0
votes

I'm having an issue when using azure search for the following example data set: abc-123-456, abc-123-457, abc-123-458, etc When making the search for abc-123-456, I'd expected to only return one results but instead getting all results containing abc-123-... Is there some setting or way to change this behavior?

Current search settings:

TheSearchIndex.TokenFilters.Add(new EdgeNGramTokenFilter("frontEdgeNGram")
{
    Side = EdgeNGramTokenFilterSide.Front,
    MinGram = 3,
    MaxGram = 20
});

TheSearchIndex.Analyzers.Add(new CustomAnalyzer("FrontEdgeNGram", LexicalTokenizerName.Whitespace)
{
    TokenFilters =
    {
        TokenFilterName.Lowercase,
        new TokenFilterName("frontEdgeNGram"),
        TokenFilterName.Classic,
        TokenFilterName.AsciiFolding
    }
});

SearchOptions UsersSearchOptions = new SearchOptions
{
    QueryType = SearchQueryType.Simple,
    SearchMode = SearchMode.All,
};

Using azure.search.documents ver 11.1.1

Edit: Search with abc-123-456* with the asterisk gives me the one result as expected.
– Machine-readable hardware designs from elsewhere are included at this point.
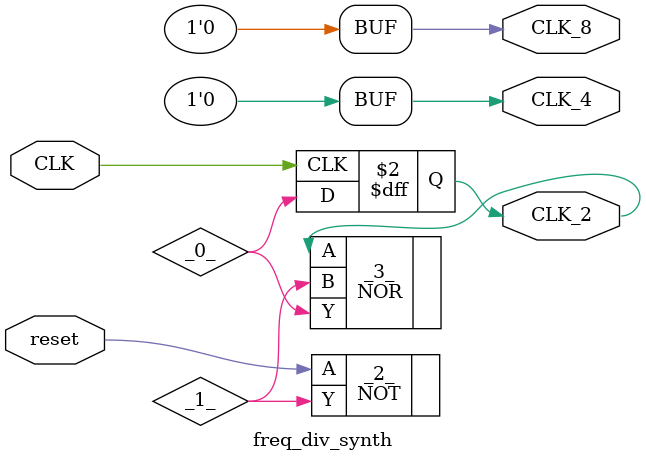
<source format=v>
/* Generated by Yosys 0.7 (git sha1 61f6811, gcc 6.2.0-10 -O2 -fdebug-prefix-map=/build/yosys-0DEyT5/yosys-0.7=. -fstack-protector-strong -fPIC -Os) */

module freq_div_synth(CLK, reset, CLK_2, CLK_4, CLK_8);
  wire _0_;
  wire _1_;
  input CLK;
  output CLK_2;
  reg CLK_2;
  output CLK_4;
  output CLK_8;
  input reset;
  NOT _2_ (
    .A(reset),
    .Y(_1_)
  );
  NOR _3_ (
    .A(CLK_2),
    .B(_1_),
    .Y(_0_)
  );
  always @(posedge CLK)
      CLK_2 <= _0_;
  assign CLK_4 = 1'b0;
  assign CLK_8 = 1'b0;
endmodule

</source>
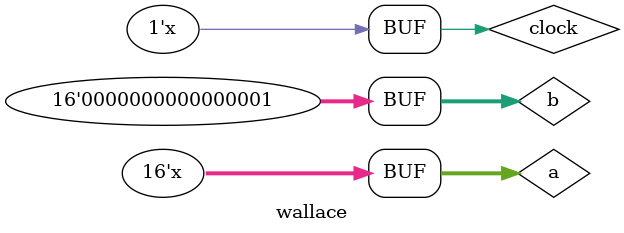
<source format=v>
module wallace();

reg[15:0] a,b;
wire [31:0] out;
reg clock;
initial
begin 
clock=0;
a=15'b1;
b=15'b1;
end

always # 15
a=a+1;

always #2
clock=~clock;


wallace16 DUT(
.product(out),.x(a),.y(b),.clock(clock)

);

endmodule

</source>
How to get this behavior working as default?

Just to add to this..

The portal version is 2020-06-30 The sdk version we use is azure.search.documents ver 11.1.1

  1. abc-123-456 does NOT work as expected
  2. "abc-123-456" does NOT work as expected
  3. "abc-123-456"* does NOT work
  4. "abc-123-456*" does NOT work

If we append an asterisks to the end of the search text and it is not within a phrase .. it works as expected. IE: abc-123-456* works as expected. (abc-123-456* | abc-123-457* ) works as expected.

Why is the asterisks required? How can we make this work within a phrase?

1

1 Answers

0
votes

This is expected behavior when using the EdgeNGramTokenFilter inside the custom analyzer configuration. The text “abc-123-456” is broken into smaller tokens like “abc”, “abc-1”, “abc-12”, “abc-123”….”abc-123-456”. Check out the Analyzer API for the full list of tokens generated by a particular analyzer.

For a query - abc-123, if the default analyzer is being used, the query terms will be abc and 123 and will match all the documents that contain these terms.

The prefix query on the other hand is not analyzed and looks for documents that contain the prefix as is “abc-123”. A prefix search bypasses full-text search and looks for verbatim matches, which is why the correct result is coming back. Full-text search is over tokens in inverted indexes. Everything else (filters, fuzzy, regex, prefix/wildcard, etc.) is over verbatim strings in a separate unprocessed/internal index.

Another way can be to set only the search analyzer on the field to keyword to avoid breaking the input query.